Thanks for the references, but I am not sure what I should look for, exactly. For instance in Jin’s textbook, it is mentioned that for 3D magnetostatics problems, it is indeed question of solving for the vector potential (and not the “curl curl” way mentioned by Kamensky). He mentions which boundary conditions to implement, but I have yet to get familiar with his notation. I suspect that if I could fix/tweak the boundary conditions in my code, it should work (i.e. return the correct result). But overall, I am still missing what I do wrong, exactly.

Regarding the first reference, I do not see anything related to magnetostatics in particular in the book. It has a part dealing with vector potentials in general, but I fail to see the relation with Maxwell’s equations. The “Coulomb” gauge for example is not mentioned (in neither book for that matter, though it is at least described in Jin’s).

So, yeah, I still do not see what is wrong with my approach. I suspect it’s just the boundary conditions, but that’s a guess.

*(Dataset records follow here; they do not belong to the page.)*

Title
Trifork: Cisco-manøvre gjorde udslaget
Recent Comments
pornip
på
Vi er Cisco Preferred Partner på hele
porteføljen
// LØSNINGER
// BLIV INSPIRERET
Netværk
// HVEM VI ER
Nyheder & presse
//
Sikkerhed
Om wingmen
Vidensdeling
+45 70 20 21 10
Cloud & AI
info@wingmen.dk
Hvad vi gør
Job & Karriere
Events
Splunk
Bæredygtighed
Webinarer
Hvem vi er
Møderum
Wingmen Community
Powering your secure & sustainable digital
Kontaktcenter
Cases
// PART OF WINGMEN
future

Essentially yes. This is written explicitely in Jackson’s textbook (p.181 of the 3rd edition). It should be Poisson equation (since the current density is not necessarily null), but in the case of no electric current this is indeed a Laplace equation for each of the components of the vector potential. I am not sure yet how to answer to your remark regarding the solenoidal condition. Good point to ponder on.